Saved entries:
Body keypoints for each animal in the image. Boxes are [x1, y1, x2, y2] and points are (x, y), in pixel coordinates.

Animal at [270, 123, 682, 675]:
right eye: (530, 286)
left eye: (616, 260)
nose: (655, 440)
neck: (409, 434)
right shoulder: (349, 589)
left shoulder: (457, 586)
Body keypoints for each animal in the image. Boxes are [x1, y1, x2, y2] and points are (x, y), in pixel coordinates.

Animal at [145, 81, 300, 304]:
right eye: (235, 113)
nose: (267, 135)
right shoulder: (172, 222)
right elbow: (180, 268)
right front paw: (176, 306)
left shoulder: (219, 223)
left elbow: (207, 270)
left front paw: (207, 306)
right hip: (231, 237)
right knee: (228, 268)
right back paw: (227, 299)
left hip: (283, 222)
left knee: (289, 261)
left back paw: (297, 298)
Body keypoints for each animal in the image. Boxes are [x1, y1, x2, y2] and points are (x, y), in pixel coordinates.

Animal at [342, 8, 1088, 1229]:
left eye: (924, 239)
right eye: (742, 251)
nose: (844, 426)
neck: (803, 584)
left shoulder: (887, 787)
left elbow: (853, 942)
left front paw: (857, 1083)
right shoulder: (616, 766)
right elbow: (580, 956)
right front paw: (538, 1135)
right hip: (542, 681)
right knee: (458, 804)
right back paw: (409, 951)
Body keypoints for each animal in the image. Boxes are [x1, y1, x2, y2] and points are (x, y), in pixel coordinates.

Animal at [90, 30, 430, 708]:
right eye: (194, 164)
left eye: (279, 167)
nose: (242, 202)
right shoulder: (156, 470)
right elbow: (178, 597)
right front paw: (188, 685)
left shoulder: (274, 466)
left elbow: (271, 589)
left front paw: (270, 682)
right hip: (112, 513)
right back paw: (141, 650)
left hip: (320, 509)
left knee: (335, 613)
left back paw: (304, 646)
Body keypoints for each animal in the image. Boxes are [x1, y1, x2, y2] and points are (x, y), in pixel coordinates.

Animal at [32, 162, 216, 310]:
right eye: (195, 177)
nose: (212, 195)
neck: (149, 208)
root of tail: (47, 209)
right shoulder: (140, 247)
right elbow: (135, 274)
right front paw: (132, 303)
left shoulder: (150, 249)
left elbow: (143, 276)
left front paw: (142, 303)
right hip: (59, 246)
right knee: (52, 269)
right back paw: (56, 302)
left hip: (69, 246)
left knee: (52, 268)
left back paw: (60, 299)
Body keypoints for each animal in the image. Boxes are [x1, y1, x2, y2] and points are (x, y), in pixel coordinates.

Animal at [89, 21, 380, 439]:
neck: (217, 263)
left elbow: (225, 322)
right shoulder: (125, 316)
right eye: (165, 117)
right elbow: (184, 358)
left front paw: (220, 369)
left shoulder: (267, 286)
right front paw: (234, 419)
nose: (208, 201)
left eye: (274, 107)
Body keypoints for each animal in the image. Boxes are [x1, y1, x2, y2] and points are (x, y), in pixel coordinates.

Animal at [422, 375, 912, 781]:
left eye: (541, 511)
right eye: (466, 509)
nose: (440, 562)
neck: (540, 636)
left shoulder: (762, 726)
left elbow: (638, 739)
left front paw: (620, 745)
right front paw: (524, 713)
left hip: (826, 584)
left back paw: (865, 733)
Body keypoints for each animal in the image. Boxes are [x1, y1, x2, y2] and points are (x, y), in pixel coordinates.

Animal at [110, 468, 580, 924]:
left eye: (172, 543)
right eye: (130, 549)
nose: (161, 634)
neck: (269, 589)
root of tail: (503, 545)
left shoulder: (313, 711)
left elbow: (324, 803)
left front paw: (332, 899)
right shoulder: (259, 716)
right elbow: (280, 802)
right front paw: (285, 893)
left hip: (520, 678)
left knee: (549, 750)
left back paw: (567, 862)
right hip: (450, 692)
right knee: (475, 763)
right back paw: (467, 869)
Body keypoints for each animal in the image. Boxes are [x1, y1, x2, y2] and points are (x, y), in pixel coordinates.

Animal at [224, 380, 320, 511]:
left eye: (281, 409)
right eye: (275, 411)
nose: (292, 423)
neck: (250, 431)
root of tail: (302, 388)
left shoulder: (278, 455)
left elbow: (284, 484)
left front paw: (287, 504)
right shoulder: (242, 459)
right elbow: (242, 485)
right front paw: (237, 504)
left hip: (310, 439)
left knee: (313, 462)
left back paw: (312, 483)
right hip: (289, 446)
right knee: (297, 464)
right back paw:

Work request »
The full set of entries, copied exactly, is the expected answer.

Solution to this exercise »
Body keypoints for each animal in the image. Boxes are [x1, y1, x2, y2] and points are (x, y), in pixel coordinates.

Animal at [270, 123, 682, 675]:
right eye: (530, 286)
left eye: (616, 260)
nose: (655, 440)
neck: (409, 434)
right shoulder: (349, 589)
left shoulder: (457, 586)
Body keypoints for each animal in the image. Boxes are [x1, y1, x2, y2] and points are (x, y), in pixel coordinates.

Animal at [145, 81, 300, 304]:
right eye: (235, 113)
nose: (267, 135)
right shoulder: (172, 222)
right elbow: (180, 268)
right front paw: (176, 306)
left shoulder: (219, 223)
left elbow: (207, 270)
left front paw: (207, 306)
right hip: (231, 237)
right knee: (228, 268)
right back paw: (227, 299)
left hip: (283, 222)
left knee: (289, 261)
left back paw: (297, 298)
Body keypoints for each animal in the image. Boxes are [x1, y1, x2, y2] and points are (x, y), in pixel coordinates.

Animal at [342, 8, 1088, 1229]:
left eye: (924, 239)
right eye: (742, 251)
nose: (844, 426)
neck: (803, 584)
left shoulder: (887, 787)
left elbow: (853, 942)
left front paw: (857, 1083)
right shoulder: (616, 766)
right elbow: (580, 956)
right front paw: (538, 1135)
right hip: (542, 681)
right knee: (458, 804)
right back paw: (409, 951)
Body keypoints for each animal in the image. Boxes are [x1, y1, x2, y2] and points are (x, y), in pixel coordinates.

Animal at [90, 30, 430, 708]:
right eye: (194, 164)
left eye: (279, 167)
nose: (242, 202)
right shoulder: (156, 470)
right elbow: (178, 597)
right front paw: (188, 685)
left shoulder: (274, 466)
left elbow: (271, 589)
left front paw: (270, 682)
right hip: (112, 513)
right back paw: (141, 650)
left hip: (320, 509)
left knee: (335, 613)
left back paw: (304, 646)
Body keypoints for each animal in the image. Boxes are [x1, y1, x2, y2] and points are (x, y), in pixel coordinates.

Animal at [32, 162, 216, 310]:
right eye: (195, 177)
nose: (212, 195)
neck: (149, 208)
root of tail: (47, 209)
right shoulder: (140, 247)
right elbow: (135, 274)
right front paw: (132, 303)
left shoulder: (150, 249)
left elbow: (143, 276)
left front paw: (142, 303)
right hip: (59, 246)
right knee: (52, 269)
right back paw: (56, 302)
left hip: (69, 246)
left knee: (52, 268)
left back paw: (60, 299)
Body keypoints for each animal in the image. Boxes are [x1, y1, x2, y2] and points are (x, y), in pixel coordinates.

Animal at [89, 21, 380, 439]:
neck: (217, 263)
left elbow: (225, 322)
right shoulder: (125, 316)
right eye: (165, 117)
right elbow: (184, 358)
left front paw: (220, 369)
left shoulder: (267, 286)
right front paw: (234, 419)
nose: (208, 201)
left eye: (274, 107)
Body keypoints for each animal in the image. Boxes are [x1, y1, x2, y2] and points are (x, y), in pixel coordinates.

Animal at [422, 375, 912, 781]:
left eye: (541, 511)
right eye: (466, 509)
nose: (440, 562)
neck: (540, 636)
left shoulder: (762, 726)
left elbow: (638, 739)
left front paw: (620, 745)
right front paw: (524, 713)
left hip: (826, 584)
left back paw: (865, 733)
Body keypoints for each animal in the image. Boxes are [x1, y1, x2, y2] and points are (x, y), in pixel coordinates.

Animal at [110, 468, 580, 924]:
left eye: (172, 543)
right eye: (130, 549)
nose: (161, 634)
neck: (269, 589)
root of tail: (503, 545)
left shoulder: (313, 711)
left elbow: (324, 803)
left front paw: (332, 899)
right shoulder: (259, 716)
right elbow: (280, 802)
right front paw: (285, 893)
left hip: (520, 678)
left knee: (549, 750)
left back paw: (567, 862)
right hip: (450, 692)
right knee: (475, 763)
right back paw: (467, 869)
Body keypoints for each animal in the image. Boxes are [x1, y1, x2, y2] and points are (x, y), in pixel coordinates.

Animal at [224, 380, 320, 511]:
left eye: (281, 409)
right eye: (275, 411)
nose: (292, 423)
neck: (250, 431)
root of tail: (302, 388)
left shoulder: (278, 455)
left elbow: (284, 484)
left front paw: (287, 504)
right shoulder: (242, 459)
right elbow: (242, 485)
right front paw: (237, 504)
left hip: (310, 439)
left knee: (313, 462)
left back paw: (312, 483)
right hip: (289, 446)
right knee: (297, 464)
right back paw:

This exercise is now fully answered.